Provided records |
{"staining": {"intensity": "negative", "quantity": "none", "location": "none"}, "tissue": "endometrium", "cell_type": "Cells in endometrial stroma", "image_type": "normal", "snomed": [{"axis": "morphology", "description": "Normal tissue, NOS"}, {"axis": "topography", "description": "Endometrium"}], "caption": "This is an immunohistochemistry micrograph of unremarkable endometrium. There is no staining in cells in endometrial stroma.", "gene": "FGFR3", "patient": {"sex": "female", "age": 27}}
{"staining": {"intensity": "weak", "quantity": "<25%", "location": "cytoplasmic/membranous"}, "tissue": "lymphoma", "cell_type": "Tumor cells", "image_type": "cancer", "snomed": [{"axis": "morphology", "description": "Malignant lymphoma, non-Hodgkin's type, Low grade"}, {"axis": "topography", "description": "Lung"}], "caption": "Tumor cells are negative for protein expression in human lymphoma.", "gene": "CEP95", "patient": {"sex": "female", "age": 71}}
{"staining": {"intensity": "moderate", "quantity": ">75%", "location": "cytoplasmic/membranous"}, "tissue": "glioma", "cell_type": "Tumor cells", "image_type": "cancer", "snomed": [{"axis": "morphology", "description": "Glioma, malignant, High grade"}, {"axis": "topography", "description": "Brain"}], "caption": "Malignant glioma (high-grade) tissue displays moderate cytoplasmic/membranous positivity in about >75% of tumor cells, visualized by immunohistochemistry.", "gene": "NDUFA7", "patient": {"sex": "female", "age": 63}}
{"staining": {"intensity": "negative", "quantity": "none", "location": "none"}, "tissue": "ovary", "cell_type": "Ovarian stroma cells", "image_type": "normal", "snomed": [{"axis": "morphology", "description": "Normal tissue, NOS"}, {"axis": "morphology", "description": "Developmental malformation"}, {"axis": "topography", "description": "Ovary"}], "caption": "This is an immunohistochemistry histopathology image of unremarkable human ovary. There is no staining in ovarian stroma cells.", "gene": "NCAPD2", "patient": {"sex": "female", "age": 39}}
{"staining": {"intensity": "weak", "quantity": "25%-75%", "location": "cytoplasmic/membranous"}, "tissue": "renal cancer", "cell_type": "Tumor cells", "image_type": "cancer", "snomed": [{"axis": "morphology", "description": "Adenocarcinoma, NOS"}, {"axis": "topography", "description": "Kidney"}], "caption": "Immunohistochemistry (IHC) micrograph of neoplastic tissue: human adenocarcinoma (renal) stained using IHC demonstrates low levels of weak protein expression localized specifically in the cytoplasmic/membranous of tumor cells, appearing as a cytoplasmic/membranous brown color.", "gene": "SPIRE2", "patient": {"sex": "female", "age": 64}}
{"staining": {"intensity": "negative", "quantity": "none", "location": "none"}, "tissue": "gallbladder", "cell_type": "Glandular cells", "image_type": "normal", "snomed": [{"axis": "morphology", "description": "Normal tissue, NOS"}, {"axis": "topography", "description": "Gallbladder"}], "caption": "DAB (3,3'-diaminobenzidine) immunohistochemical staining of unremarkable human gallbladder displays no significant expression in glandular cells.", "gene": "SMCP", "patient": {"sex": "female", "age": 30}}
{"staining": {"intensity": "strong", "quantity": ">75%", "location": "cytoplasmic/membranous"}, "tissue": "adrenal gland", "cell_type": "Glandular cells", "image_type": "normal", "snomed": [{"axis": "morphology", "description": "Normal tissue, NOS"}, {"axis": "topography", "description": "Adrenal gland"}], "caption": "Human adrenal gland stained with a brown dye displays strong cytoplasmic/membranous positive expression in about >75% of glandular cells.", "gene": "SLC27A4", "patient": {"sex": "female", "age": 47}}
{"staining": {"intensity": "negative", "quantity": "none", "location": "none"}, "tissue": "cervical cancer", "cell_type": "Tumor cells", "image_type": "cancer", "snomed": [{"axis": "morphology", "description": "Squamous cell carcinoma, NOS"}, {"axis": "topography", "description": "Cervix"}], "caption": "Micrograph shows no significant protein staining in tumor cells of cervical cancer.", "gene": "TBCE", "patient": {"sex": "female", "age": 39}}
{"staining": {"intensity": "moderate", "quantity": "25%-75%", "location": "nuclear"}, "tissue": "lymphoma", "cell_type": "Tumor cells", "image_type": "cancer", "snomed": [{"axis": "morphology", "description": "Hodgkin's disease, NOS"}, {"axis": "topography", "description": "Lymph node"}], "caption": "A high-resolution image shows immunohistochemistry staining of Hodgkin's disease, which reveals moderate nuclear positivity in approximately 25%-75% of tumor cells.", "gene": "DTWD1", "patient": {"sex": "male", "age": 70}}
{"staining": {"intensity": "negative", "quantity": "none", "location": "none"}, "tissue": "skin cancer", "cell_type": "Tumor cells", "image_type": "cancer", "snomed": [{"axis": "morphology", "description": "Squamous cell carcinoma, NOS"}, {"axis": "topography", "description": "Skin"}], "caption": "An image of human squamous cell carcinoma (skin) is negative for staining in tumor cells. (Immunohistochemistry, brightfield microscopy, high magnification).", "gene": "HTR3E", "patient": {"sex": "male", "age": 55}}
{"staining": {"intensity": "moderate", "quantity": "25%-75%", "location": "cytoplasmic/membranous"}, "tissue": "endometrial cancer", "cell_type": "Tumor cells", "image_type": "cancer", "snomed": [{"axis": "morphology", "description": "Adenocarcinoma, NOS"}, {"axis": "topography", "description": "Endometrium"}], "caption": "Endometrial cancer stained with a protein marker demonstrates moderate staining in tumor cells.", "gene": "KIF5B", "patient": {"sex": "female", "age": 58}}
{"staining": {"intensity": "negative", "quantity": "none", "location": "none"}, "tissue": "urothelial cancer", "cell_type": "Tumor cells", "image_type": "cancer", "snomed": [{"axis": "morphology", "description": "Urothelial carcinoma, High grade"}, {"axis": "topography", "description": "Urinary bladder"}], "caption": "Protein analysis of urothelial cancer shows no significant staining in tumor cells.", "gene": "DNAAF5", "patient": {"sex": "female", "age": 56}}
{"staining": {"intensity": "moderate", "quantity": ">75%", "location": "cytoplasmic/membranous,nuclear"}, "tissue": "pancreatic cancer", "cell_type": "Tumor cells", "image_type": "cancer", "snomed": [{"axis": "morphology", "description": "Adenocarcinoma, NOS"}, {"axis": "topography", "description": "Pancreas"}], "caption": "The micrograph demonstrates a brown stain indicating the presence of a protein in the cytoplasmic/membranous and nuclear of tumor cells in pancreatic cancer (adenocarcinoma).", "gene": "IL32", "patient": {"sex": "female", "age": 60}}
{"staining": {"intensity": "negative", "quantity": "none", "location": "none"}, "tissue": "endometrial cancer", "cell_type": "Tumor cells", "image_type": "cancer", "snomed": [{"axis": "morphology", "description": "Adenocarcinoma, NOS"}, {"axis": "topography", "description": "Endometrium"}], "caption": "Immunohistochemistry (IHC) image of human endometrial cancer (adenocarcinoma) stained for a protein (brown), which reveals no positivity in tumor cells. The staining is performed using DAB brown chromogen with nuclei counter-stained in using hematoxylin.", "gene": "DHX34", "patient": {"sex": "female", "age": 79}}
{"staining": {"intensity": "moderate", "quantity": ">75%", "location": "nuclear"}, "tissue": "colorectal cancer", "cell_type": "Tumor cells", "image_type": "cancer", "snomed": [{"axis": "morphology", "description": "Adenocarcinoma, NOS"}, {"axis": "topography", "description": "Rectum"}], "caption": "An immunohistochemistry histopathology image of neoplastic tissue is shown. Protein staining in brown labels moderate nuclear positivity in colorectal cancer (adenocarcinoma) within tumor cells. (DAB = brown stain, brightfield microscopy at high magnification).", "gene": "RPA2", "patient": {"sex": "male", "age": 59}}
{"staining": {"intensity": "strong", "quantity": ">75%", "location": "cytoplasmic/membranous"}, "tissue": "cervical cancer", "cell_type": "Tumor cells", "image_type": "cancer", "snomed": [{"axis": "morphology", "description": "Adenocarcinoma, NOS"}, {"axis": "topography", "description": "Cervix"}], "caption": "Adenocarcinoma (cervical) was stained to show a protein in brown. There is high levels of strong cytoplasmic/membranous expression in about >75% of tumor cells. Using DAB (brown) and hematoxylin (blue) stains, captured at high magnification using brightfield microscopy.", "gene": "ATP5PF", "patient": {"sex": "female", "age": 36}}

Task brief |
Within the material above, extract exactly the lines that start at the line containing "cancer stained with" and stop after the line containing "(IHC) image of", and only those.

Reply to the task |
{"staining": {"intensity": "moderate", "quantity": "25%-75%", "location": "cytoplasmic/membranous"}, "tissue": "endometrial cancer", "cell_type": "Tumor cells", "image_type": "cancer", "snomed": [{"axis": "morphology", "description": "Adenocarcinoma, NOS"}, {"axis": "topography", "description": "Endometrium"}], "caption": "Endometrial cancer stained with a protein marker demonstrates moderate staining in tumor cells.", "gene": "KIF5B", "patient": {"sex": "female", "age": 58}}
{"staining": {"intensity": "negative", "quantity": "none", "location": "none"}, "tissue": "urothelial cancer", "cell_type": "Tumor cells", "image_type": "cancer", "snomed": [{"axis": "morphology", "description": "Urothelial carcinoma, High grade"}, {"axis": "topography", "description": "Urinary bladder"}], "caption": "Protein analysis of urothelial cancer shows no significant staining in tumor cells.", "gene": "DNAAF5", "patient": {"sex": "female", "age": 56}}
{"staining": {"intensity": "moderate", "quantity": ">75%", "location": "cytoplasmic/membranous,nuclear"}, "tissue": "pancreatic cancer", "cell_type": "Tumor cells", "image_type": "cancer", "snomed": [{"axis": "morphology", "description": "Adenocarcinoma, NOS"}, {"axis": "topography", "description": "Pancreas"}], "caption": "The micrograph demonstrates a brown stain indicating the presence of a protein in the cytoplasmic/membranous and nuclear of tumor cells in pancreatic cancer (adenocarcinoma).", "gene": "IL32", "patient": {"sex": "female", "age": 60}}
{"staining": {"intensity": "negative", "quantity": "none", "location": "none"}, "tissue": "endometrial cancer", "cell_type": "Tumor cells", "image_type": "cancer", "snomed": [{"axis": "morphology", "description": "Adenocarcinoma, NOS"}, {"axis": "topography", "description": "Endometrium"}], "caption": "Immunohistochemistry (IHC) image of human endometrial cancer (adenocarcinoma) stained for a protein (brown), which reveals no positivity in tumor cells. The staining is performed using DAB brown chromogen with nuclei counter-stained in using hematoxylin.", "gene": "DHX34", "patient": {"sex": "female", "age": 79}}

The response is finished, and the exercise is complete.